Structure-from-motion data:
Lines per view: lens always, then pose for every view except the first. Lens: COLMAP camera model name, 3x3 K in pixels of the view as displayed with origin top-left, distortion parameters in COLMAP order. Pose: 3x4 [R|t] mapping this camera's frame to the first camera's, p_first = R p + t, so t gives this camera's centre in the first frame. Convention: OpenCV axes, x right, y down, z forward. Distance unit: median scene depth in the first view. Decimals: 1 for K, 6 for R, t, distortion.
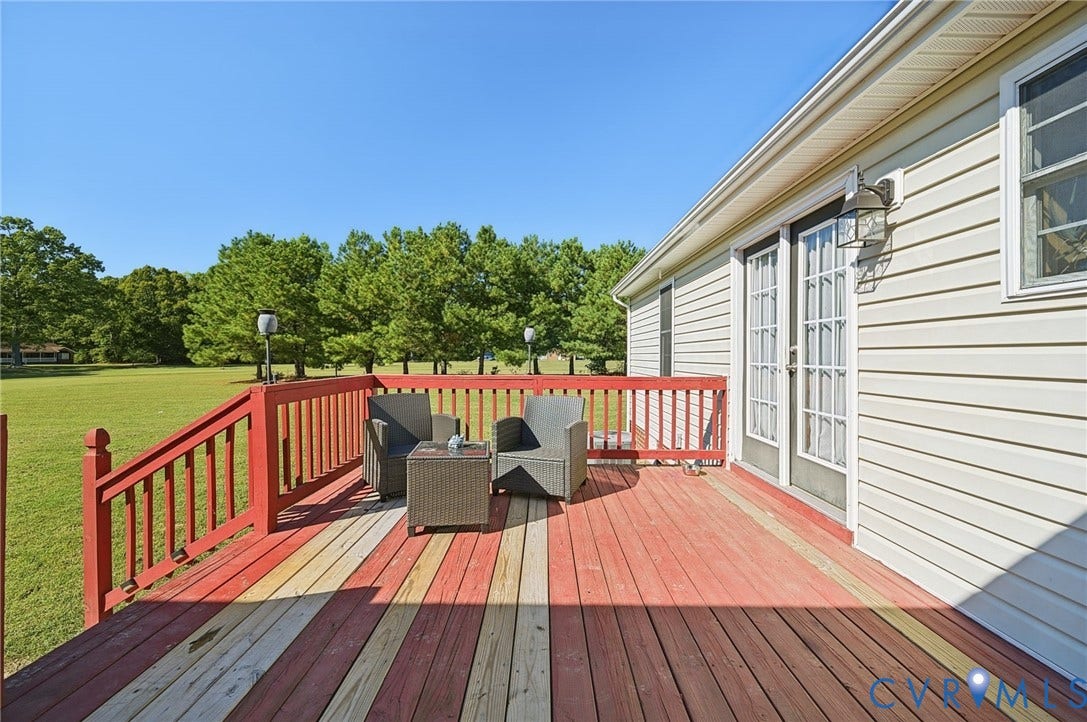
lens RADIAL K [[428.6, 0, 545.3], [0, 428.6, 354.8], [0, 0, 1]] dist [-0.001224, 0.000303]
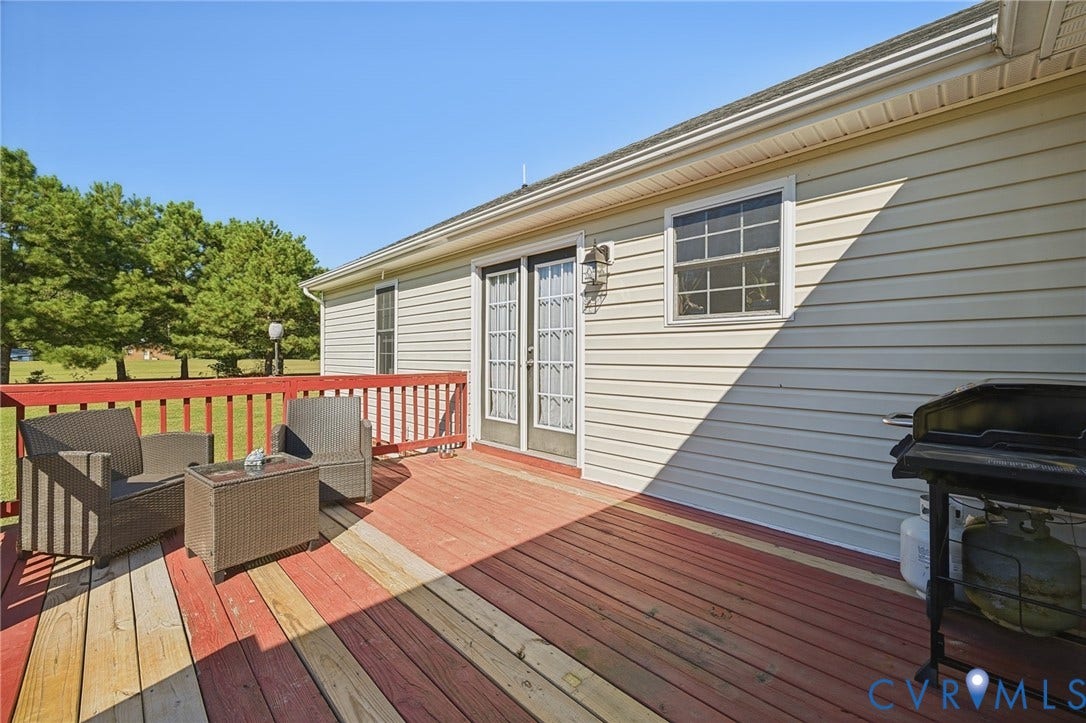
lens RADIAL K [[427.6, 0, 538.0], [0, 427.6, 356.5], [0, 0, 1]] dist [-0.002261, 0.000066]
pose [[0.709214, -0.006941, 0.704959, -0.290156], [0.000637, 0.999957, 0.009204, -0.001910], [-0.704993, -0.006079, 0.709188, 0.014851]]
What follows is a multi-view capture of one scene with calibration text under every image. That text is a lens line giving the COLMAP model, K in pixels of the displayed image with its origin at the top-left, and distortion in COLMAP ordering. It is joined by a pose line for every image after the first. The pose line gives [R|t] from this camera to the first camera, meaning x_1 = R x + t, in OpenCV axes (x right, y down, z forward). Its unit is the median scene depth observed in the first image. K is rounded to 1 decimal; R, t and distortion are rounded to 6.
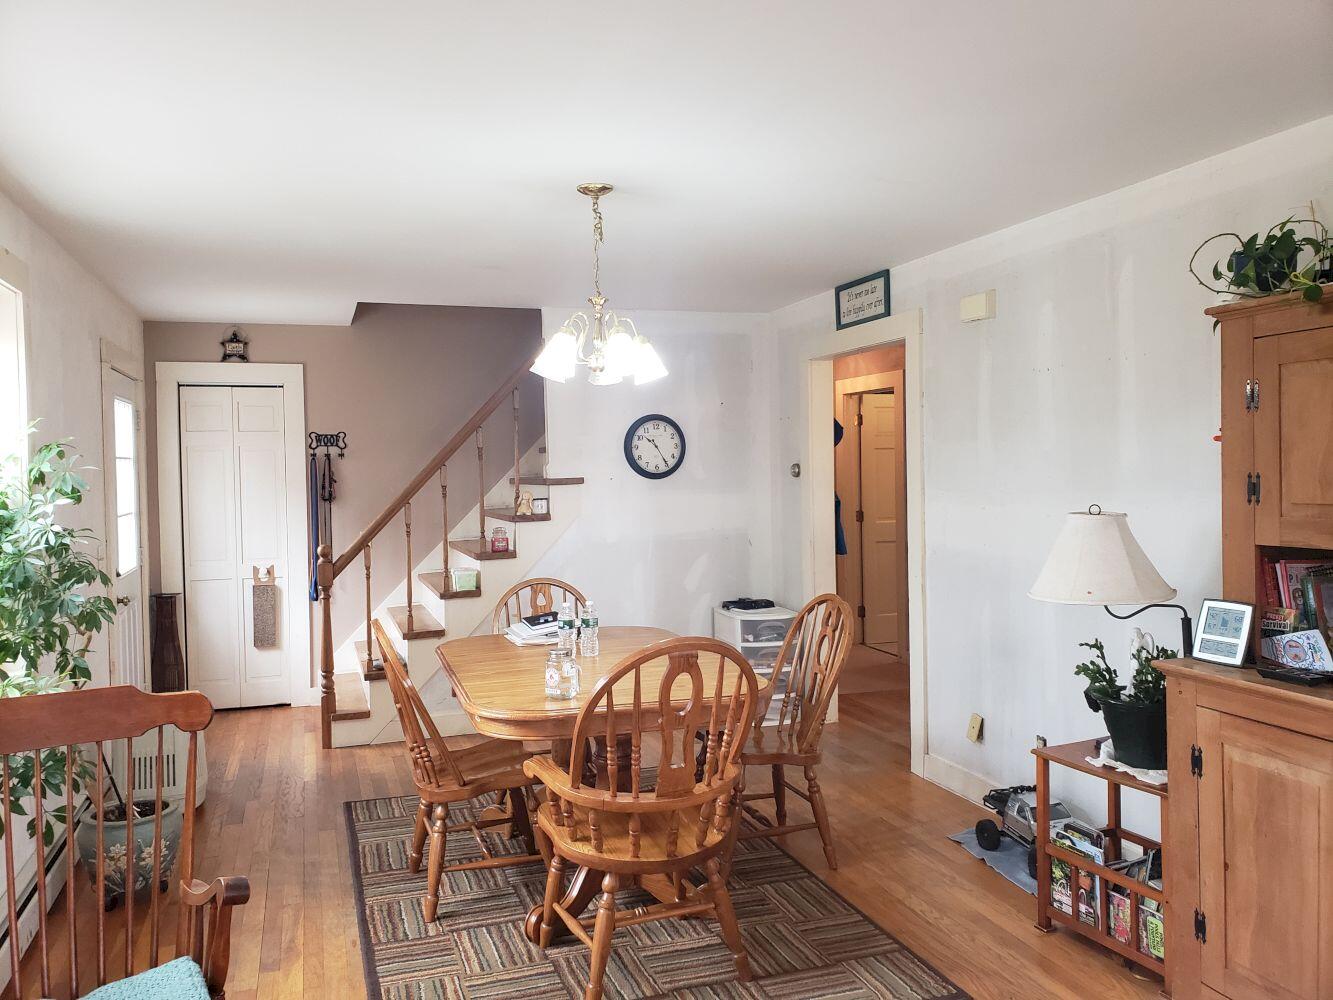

Problem to solve:
Leaving the pictures aside, give back all the records exactly as they are.

Your solution:
Lines per view: lens always, then pose for every view except the first. Lens: COLMAP camera model name, 3x3 K in pixels of the view as displayed with origin top-left, distortion parameters in COLMAP order. Pose: 3x4 [R|t] mapping this camera's frame to the first camera's, p_first = R p + t, so t gives this camera's centre in the first frame. Convention: OpenCV axes, x right, y down, z forward. Distance unit: median scene depth in the first view. Decimals: 1 for K, 6 for R, t, distortion.
lens RADIAL K [[428.6, 0, 545.3], [0, 428.6, 354.8], [0, 0, 1]] dist [-0.001224, 0.000303]
lens RADIAL K [[427.6, 0, 538.0], [0, 427.6, 356.5], [0, 0, 1]] dist [-0.002261, 0.000066]
pose [[0.709214, -0.006941, 0.704959, -0.290156], [0.000637, 0.999957, 0.009204, -0.001910], [-0.704993, -0.006079, 0.709188, 0.014851]]
What follows is a multi-view capture of one scene with calibration text under every image. That text is a lens line giving the COLMAP model, K in pixels of the displayed image with its origin at the top-left, and distortion in COLMAP ordering. It is joined by a pose line for every image after the first. The pose line gives [R|t] from this camera to the first camera, meaning x_1 = R x + t, in OpenCV axes (x right, y down, z forward). Its unit is the median scene depth observed in the first image. K is rounded to 1 decimal; R, t and distortion are rounded to 6.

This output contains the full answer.